Task instructions :: Type out the data again. Keep every line exactly the same.

Data shown Block Start

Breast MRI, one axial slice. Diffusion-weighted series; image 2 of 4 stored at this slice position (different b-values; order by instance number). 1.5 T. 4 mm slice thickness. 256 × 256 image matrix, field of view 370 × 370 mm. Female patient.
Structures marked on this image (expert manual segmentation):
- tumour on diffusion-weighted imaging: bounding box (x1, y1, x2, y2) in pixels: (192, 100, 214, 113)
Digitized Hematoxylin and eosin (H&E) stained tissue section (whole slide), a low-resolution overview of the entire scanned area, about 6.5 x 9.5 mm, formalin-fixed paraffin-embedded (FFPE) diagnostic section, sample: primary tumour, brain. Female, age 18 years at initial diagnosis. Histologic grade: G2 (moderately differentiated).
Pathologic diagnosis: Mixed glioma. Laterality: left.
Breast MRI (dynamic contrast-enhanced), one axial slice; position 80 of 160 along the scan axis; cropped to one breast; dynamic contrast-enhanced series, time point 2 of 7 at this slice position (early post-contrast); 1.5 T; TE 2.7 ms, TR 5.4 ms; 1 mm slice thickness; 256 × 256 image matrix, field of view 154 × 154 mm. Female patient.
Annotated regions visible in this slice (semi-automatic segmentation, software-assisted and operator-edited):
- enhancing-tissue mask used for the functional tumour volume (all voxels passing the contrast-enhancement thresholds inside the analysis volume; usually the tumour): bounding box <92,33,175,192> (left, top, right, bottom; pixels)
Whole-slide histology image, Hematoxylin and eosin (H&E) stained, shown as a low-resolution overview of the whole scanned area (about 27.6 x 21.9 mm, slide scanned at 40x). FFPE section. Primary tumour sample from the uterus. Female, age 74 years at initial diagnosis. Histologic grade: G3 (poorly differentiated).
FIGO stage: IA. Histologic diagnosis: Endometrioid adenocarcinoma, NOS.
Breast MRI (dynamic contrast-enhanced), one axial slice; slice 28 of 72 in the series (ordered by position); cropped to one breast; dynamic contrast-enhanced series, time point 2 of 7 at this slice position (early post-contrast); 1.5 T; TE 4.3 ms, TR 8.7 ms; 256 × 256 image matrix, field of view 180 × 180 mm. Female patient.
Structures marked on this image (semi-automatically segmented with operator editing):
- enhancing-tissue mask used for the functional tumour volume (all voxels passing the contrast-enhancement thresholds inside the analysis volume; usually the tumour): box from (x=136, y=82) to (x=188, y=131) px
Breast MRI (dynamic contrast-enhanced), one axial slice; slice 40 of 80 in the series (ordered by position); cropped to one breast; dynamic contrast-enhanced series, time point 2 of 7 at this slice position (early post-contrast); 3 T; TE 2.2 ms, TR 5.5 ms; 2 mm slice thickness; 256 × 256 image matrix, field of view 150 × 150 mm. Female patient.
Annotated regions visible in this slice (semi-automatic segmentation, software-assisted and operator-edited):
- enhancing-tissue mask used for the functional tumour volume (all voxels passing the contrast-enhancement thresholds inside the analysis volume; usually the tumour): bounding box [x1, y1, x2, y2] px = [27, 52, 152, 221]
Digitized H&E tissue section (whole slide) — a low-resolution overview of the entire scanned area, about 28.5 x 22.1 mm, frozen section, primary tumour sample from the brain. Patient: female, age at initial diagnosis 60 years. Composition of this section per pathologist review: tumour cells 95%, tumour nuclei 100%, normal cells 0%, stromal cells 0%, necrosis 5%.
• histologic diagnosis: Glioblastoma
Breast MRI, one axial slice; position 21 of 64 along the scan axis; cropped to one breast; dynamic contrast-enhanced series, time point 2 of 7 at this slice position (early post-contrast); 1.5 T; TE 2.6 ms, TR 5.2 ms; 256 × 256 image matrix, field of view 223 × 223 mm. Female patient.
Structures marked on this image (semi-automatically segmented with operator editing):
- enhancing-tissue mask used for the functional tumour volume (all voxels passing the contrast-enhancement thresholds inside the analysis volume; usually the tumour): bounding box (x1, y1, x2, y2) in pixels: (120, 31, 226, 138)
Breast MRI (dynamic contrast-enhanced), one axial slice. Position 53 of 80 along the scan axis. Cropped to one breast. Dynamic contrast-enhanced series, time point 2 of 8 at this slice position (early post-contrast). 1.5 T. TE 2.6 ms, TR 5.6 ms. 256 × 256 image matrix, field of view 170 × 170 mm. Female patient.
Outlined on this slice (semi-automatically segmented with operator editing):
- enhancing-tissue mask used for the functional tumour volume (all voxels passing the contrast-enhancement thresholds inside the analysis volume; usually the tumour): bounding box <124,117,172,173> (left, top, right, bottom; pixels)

Data shown Block End

Solution to this problem ::
Breast MRI, one axial slice. Diffusion-weighted series; image 2 of 4 stored at this slice position (different b-values; order by instance number). 1.5 T. 4 mm slice thickness. 256 × 256 image matrix, field of view 370 × 370 mm. Female patient.
Structures marked on this image (expert manual segmentation):
- tumour on diffusion-weighted imaging: bounding box (x1, y1, x2, y2) in pixels: (192, 100, 214, 113)
Digitized Hematoxylin and eosin (H&E) stained tissue section (whole slide), a low-resolution overview of the entire scanned area, about 6.5 x 9.5 mm, formalin-fixed paraffin-embedded (FFPE) diagnostic section, sample: primary tumour, brain. Female, age 18 years at initial diagnosis. Histologic grade: G2 (moderately differentiated).
Pathologic diagnosis: Mixed glioma. Laterality: left.
Breast MRI (dynamic contrast-enhanced), one axial slice; position 80 of 160 along the scan axis; cropped to one breast; dynamic contrast-enhanced series, time point 2 of 7 at this slice position (early post-contrast); 1.5 T; TE 2.7 ms, TR 5.4 ms; 1 mm slice thickness; 256 × 256 image matrix, field of view 154 × 154 mm. Female patient.
Annotated regions visible in this slice (semi-automatic segmentation, software-assisted and operator-edited):
- enhancing-tissue mask used for the functional tumour volume (all voxels passing the contrast-enhancement thresholds inside the analysis volume; usually the tumour): bounding box <92,33,175,192> (left, top, right, bottom; pixels)
Whole-slide histology image, Hematoxylin and eosin (H&E) stained, shown as a low-resolution overview of the whole scanned area (about 27.6 x 21.9 mm, slide scanned at 40x). FFPE section. Primary tumour sample from the uterus. Female, age 74 years at initial diagnosis. Histologic grade: G3 (poorly differentiated).
FIGO stage: IA. Histologic diagnosis: Endometrioid adenocarcinoma, NOS.
Breast MRI (dynamic contrast-enhanced), one axial slice; slice 28 of 72 in the series (ordered by position); cropped to one breast; dynamic contrast-enhanced series, time point 2 of 7 at this slice position (early post-contrast); 1.5 T; TE 4.3 ms, TR 8.7 ms; 256 × 256 image matrix, field of view 180 × 180 mm. Female patient.
Structures marked on this image (semi-automatically segmented with operator editing):
- enhancing-tissue mask used for the functional tumour volume (all voxels passing the contrast-enhancement thresholds inside the analysis volume; usually the tumour): box from (x=136, y=82) to (x=188, y=131) px
Breast MRI (dynamic contrast-enhanced), one axial slice; slice 40 of 80 in the series (ordered by position); cropped to one breast; dynamic contrast-enhanced series, time point 2 of 7 at this slice position (early post-contrast); 3 T; TE 2.2 ms, TR 5.5 ms; 2 mm slice thickness; 256 × 256 image matrix, field of view 150 × 150 mm. Female patient.
Annotated regions visible in this slice (semi-automatic segmentation, software-assisted and operator-edited):
- enhancing-tissue mask used for the functional tumour volume (all voxels passing the contrast-enhancement thresholds inside the analysis volume; usually the tumour): bounding box [x1, y1, x2, y2] px = [27, 52, 152, 221]
Digitized H&E tissue section (whole slide) — a low-resolution overview of the entire scanned area, about 28.5 x 22.1 mm, frozen section, primary tumour sample from the brain. Patient: female, age at initial diagnosis 60 years. Composition of this section per pathologist review: tumour cells 95%, tumour nuclei 100%, normal cells 0%, stromal cells 0%, necrosis 5%.
• histologic diagnosis: Glioblastoma
Breast MRI, one axial slice; position 21 of 64 along the scan axis; cropped to one breast; dynamic contrast-enhanced series, time point 2 of 7 at this slice position (early post-contrast); 1.5 T; TE 2.6 ms, TR 5.2 ms; 256 × 256 image matrix, field of view 223 × 223 mm. Female patient.
Structures marked on this image (semi-automatically segmented with operator editing):
- enhancing-tissue mask used for the functional tumour volume (all voxels passing the contrast-enhancement thresholds inside the analysis volume; usually the tumour): bounding box (x1, y1, x2, y2) in pixels: (120, 31, 226, 138)
Breast MRI (dynamic contrast-enhanced), one axial slice. Position 53 of 80 along the scan axis. Cropped to one breast. Dynamic contrast-enhanced series, time point 2 of 8 at this slice position (early post-contrast). 1.5 T. TE 2.6 ms, TR 5.6 ms. 256 × 256 image matrix, field of view 170 × 170 mm. Female patient.
Outlined on this slice (semi-automatically segmented with operator editing):
- enhancing-tissue mask used for the functional tumour volume (all voxels passing the contrast-enhancement thresholds inside the analysis volume; usually the tumour): bounding box <124,117,172,173> (left, top, right, bottom; pixels)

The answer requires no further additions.